**REQUEST**
Identify each line in the records below that contains the string "Website" with matching case, and copy every such line.

**DATA SHOWN**
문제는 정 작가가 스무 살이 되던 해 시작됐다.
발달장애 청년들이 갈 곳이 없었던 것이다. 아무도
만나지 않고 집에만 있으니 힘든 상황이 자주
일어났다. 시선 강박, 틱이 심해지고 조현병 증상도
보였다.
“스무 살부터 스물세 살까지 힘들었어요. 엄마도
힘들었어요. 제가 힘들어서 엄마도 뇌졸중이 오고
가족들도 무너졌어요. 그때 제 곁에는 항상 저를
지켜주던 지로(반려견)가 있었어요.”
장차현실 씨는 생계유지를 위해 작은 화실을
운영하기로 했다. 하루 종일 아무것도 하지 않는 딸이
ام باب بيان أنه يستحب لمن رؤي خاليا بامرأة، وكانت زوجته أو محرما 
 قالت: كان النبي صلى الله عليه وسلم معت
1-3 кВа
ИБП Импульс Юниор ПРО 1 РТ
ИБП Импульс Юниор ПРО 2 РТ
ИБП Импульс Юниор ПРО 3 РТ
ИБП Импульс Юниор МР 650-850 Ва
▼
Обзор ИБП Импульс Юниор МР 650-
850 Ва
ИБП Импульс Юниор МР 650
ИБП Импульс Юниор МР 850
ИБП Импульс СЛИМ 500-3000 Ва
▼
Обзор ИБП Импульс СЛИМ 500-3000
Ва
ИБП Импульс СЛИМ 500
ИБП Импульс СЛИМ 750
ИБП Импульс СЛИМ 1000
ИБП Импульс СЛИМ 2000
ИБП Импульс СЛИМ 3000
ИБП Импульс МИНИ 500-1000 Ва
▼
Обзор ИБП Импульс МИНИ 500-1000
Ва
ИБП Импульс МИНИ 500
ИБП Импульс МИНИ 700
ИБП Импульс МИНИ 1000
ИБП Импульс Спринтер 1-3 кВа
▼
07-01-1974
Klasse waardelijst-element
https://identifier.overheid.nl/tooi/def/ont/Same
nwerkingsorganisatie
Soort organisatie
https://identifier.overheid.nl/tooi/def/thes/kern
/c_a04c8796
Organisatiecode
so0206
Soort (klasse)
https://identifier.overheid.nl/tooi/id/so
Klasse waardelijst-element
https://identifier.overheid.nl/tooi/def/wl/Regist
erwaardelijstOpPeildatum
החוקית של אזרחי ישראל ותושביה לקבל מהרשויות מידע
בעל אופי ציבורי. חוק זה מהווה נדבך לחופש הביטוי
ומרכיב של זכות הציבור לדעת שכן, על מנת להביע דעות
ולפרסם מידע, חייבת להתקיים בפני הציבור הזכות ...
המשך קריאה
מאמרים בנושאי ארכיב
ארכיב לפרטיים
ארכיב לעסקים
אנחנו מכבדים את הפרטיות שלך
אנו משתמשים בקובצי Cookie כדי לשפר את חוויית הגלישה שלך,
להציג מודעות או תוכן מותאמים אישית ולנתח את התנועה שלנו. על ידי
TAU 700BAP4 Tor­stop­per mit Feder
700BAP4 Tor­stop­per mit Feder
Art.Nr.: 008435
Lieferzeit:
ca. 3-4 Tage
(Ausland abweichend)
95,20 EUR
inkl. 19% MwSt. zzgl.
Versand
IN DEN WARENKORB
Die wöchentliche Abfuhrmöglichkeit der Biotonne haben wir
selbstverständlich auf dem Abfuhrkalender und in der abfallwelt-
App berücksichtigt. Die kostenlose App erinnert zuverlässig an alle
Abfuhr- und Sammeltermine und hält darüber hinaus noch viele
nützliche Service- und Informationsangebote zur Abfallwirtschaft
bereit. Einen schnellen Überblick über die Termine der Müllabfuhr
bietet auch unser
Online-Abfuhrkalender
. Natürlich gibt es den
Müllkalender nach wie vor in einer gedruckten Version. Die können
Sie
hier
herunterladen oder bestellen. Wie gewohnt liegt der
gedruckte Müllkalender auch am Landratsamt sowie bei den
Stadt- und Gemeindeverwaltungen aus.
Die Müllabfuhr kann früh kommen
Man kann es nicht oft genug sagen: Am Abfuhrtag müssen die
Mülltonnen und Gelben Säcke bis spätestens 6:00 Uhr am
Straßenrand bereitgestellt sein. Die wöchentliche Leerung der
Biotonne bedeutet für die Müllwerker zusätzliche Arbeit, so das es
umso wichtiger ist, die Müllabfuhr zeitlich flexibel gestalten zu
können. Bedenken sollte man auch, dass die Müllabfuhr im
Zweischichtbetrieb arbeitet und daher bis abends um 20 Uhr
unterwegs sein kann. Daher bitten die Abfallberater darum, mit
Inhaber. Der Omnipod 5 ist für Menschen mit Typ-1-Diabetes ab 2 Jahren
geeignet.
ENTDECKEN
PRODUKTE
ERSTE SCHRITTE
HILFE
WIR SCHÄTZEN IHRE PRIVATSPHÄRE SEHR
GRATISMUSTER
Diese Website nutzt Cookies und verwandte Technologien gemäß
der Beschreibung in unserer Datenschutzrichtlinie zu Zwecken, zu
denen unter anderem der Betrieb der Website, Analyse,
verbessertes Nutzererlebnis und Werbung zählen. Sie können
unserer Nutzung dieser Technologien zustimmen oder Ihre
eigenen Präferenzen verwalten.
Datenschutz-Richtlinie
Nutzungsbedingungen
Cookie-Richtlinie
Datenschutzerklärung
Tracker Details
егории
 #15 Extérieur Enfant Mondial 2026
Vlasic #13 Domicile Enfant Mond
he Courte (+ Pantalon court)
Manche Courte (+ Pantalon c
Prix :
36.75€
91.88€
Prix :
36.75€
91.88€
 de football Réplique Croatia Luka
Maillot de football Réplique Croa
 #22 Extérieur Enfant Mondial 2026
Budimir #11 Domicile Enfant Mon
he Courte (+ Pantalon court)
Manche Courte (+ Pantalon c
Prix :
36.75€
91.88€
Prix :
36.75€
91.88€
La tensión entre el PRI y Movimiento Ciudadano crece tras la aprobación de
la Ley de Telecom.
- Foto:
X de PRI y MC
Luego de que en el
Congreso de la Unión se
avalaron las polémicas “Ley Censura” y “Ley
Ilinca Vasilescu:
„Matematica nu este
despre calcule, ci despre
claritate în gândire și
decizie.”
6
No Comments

**ANSWER BOX**
Diese Website nutzt Cookies und verwandte Technologien gemäß
denen unter anderem der Betrieb der Website, Analyse,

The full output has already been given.